Mountain Meadows is where the "Mountain Meadows Massacre" took place. It is where about 120 out of 140 emigrants, heading for California, were murdered by local Mormon settlers in the area. Only the youngest children were spared. The reasons for the attack are a source of great debate. Many books have been written on the subject. Even an awful movie was made. My great-great-great-grandfather, John Doyle Lee, was part of the group of attackers. He may even have been the leader.
There is an original mound of rocks that the U.S. Army put there when investigating the massacre and to honor the dead, whose bones they collected and buried.
The walls around it and around the burial site were built by the Church of Jesus Christ of Latter-day Saints who bought land all around the site and dedicated the area in 1999 for a permanent memorial.

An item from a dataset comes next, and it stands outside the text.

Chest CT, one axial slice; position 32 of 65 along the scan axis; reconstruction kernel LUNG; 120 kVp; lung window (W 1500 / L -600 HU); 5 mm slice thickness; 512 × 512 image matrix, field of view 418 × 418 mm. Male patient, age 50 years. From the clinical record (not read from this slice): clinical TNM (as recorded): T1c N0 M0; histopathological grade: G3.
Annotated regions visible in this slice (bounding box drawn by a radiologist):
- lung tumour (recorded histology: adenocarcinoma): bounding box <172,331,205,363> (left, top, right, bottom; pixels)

Descendants of those killed still bring flowers and notes to place at the graves.
It was very difficult to be there. Because I had such mixed feelings. It was a somber and sacred and silent place. Only the sound of the incessant wind echoed over the little valley. I felt the loss of all those people. The horror they must have felt. The betrayal.
But I also felt loss I didn't have the right to feel. Loss of my great-great-great-grandfather. He also died there. Executed at the site of the massacre by the U. S. Government. Twenty years after it happened. The only person ever tried and convicted and executed for the crimes committed there. Many historians have called him a scapegoat. Others have portrayed him as a monster. Being his descendant is a source of shame. A source of confusion. And a source of doubt.
I have read much about this incident. I own several books. John D. Lee, by Juanita Brooks seems the least biased. I have read some of John D. Lee's journals. But still I am bewildered.
I don't know what the truth is. I wasn't there. I want to believe my ancestor's account of what happened. I want to believe he had some level of innocence. But I don't know.
I thought I would feel some sort of peace from visiting this site. But I didn't. Just an empty feeling. And that may be all I can ever hope for.